The modern batsman feels the two ways of batting are the effective (or productive) way and the ineffective way. Fitness levels have improved; the perfect coverdrive is often easily stopped. Yet if the fielding captain is uncertain whether the batsman will drive to cover or point, or even midwicket, nothing is easily stopped. In fact, the essence of modern batting has to be its unpredictability. Bowlers can keep a technician quiet for long because he is predictable. Similar questions provoke identical responses, and the accordion, far from providing a range of sounds can get stuck playing the same notes over and over again. Sehwag has freed batting from the need to play the same tune.
He is the postmodern opener, comfortable in all three formats
And yet, one must examine the Boycott charge. Can a batsman with Sehwag’s record be called unintelligent? Other players too have suggested the same but less crudely. This is a sporting paradox. Great sportsmen often display a specific intelligence that is different from the common understanding of the word. The mind of a Pele might work in a way that perhaps that of a Mozart or an Einstein did, enabling him to do on a football field what no merely good footballer could do or even understand or predict. That did not also mean that he was a genius of the stock market or always wore matching socks.
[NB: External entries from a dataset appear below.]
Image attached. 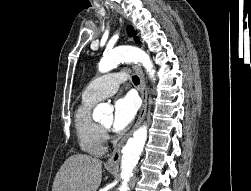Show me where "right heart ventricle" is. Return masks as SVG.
<instances>
[{"mask_svg":"<svg viewBox=\"0 0 251 191\" xmlns=\"http://www.w3.org/2000/svg\"><path fill=\"white\" fill-rule=\"evenodd\" d=\"M96 101L82 97L75 109L74 128L80 150L89 155L102 156L106 152L105 130L90 114Z\"/></svg>","mask_w":251,"mask_h":191,"instance_id":"e07e8e85","label":"right heart ventricle"}]
</instances>
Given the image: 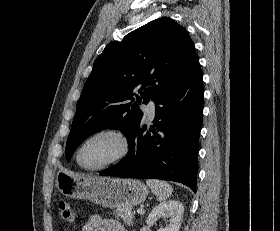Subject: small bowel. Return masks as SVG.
<instances>
[{
    "instance_id": "1",
    "label": "small bowel",
    "mask_w": 280,
    "mask_h": 231,
    "mask_svg": "<svg viewBox=\"0 0 280 231\" xmlns=\"http://www.w3.org/2000/svg\"><path fill=\"white\" fill-rule=\"evenodd\" d=\"M82 231H126V229L116 220L102 218L99 215H93L83 225Z\"/></svg>"
}]
</instances>
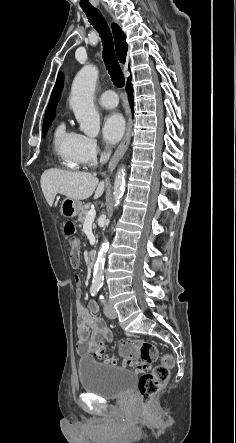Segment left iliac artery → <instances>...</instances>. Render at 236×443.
I'll use <instances>...</instances> for the list:
<instances>
[{
  "mask_svg": "<svg viewBox=\"0 0 236 443\" xmlns=\"http://www.w3.org/2000/svg\"><path fill=\"white\" fill-rule=\"evenodd\" d=\"M100 299L102 300V302H104V296H100Z\"/></svg>",
  "mask_w": 236,
  "mask_h": 443,
  "instance_id": "left-iliac-artery-1",
  "label": "left iliac artery"
}]
</instances>
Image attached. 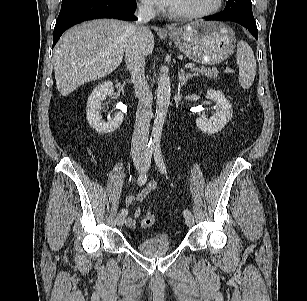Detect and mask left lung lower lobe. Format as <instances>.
Instances as JSON below:
<instances>
[{
  "mask_svg": "<svg viewBox=\"0 0 307 301\" xmlns=\"http://www.w3.org/2000/svg\"><path fill=\"white\" fill-rule=\"evenodd\" d=\"M206 20H216V21H233L243 25L249 32L257 39L258 30L256 22L253 16L239 15V14H218L214 16H209L205 18Z\"/></svg>",
  "mask_w": 307,
  "mask_h": 301,
  "instance_id": "obj_1",
  "label": "left lung lower lobe"
}]
</instances>
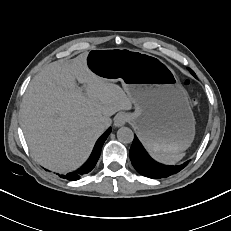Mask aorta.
Returning a JSON list of instances; mask_svg holds the SVG:
<instances>
[{"label":"aorta","instance_id":"1","mask_svg":"<svg viewBox=\"0 0 231 231\" xmlns=\"http://www.w3.org/2000/svg\"><path fill=\"white\" fill-rule=\"evenodd\" d=\"M117 138L122 143H131L134 139L133 131L128 127H121L117 131Z\"/></svg>","mask_w":231,"mask_h":231}]
</instances>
It is Sehwag’s cricket intelligence that is remarkable, not his historic sense (he said after coming within three runs of equaling Vinoo Mankad’s world record as an opener with Pankaj Roy that he had heard of neither player) or his syntax. The fictional detective Sherlock Holmes often said that he did not fill his head with the kind of useless information that could be looked up in books, but made sure that he knew more about catching criminals than anybody else.
Sehwag can make a similar claim. He may not know who Mankad was, but he knows how to hurt the spectator in the second row behind extra cover or hit between fielders with monotonous regularity. He may not be able to break down his batting into its component parts, but he breaks down the spirit of the bowler with rare consistency.
His cricketing intelligence is remarkable, not his historic sense or syntax
HIS ROLE in the rise of India to the No. 1 spot in Test cricket has been fundamental. In the last 25 Tests (eight series), he has scored more runs than anybody else (2,093 in 20 Tests) as India beat Pakistan, drew against South Africa, beat Australia, England, New Zealand and Sri Lanka (they lost in Australia and Sri Lanka).
He has led India, been dropped from the team only to return and continue batting as before. His pace of scoring has usually given India enough time to bowl out the opposition. Against England in Chennai last year, his 83 off 68 balls set up an unlikely victory. In Melbourne he once made 195 in a day’s play and was caught on the fence. Not surprising, for this was the player who brought up his first triple century with a six – after all, the odds on getting caught remain the same whether you are on 195 or 295! This is a batsman of both courage and inspiration.
The pace also means that he is the one current player with the credentials to overhaul Brian Lara’s world record score of 400. That is, if he doesn’t do something unexpected at 395. Figures are for supermodels after all, not for opening batsmen with an attacking instinct unmatched in the modern game.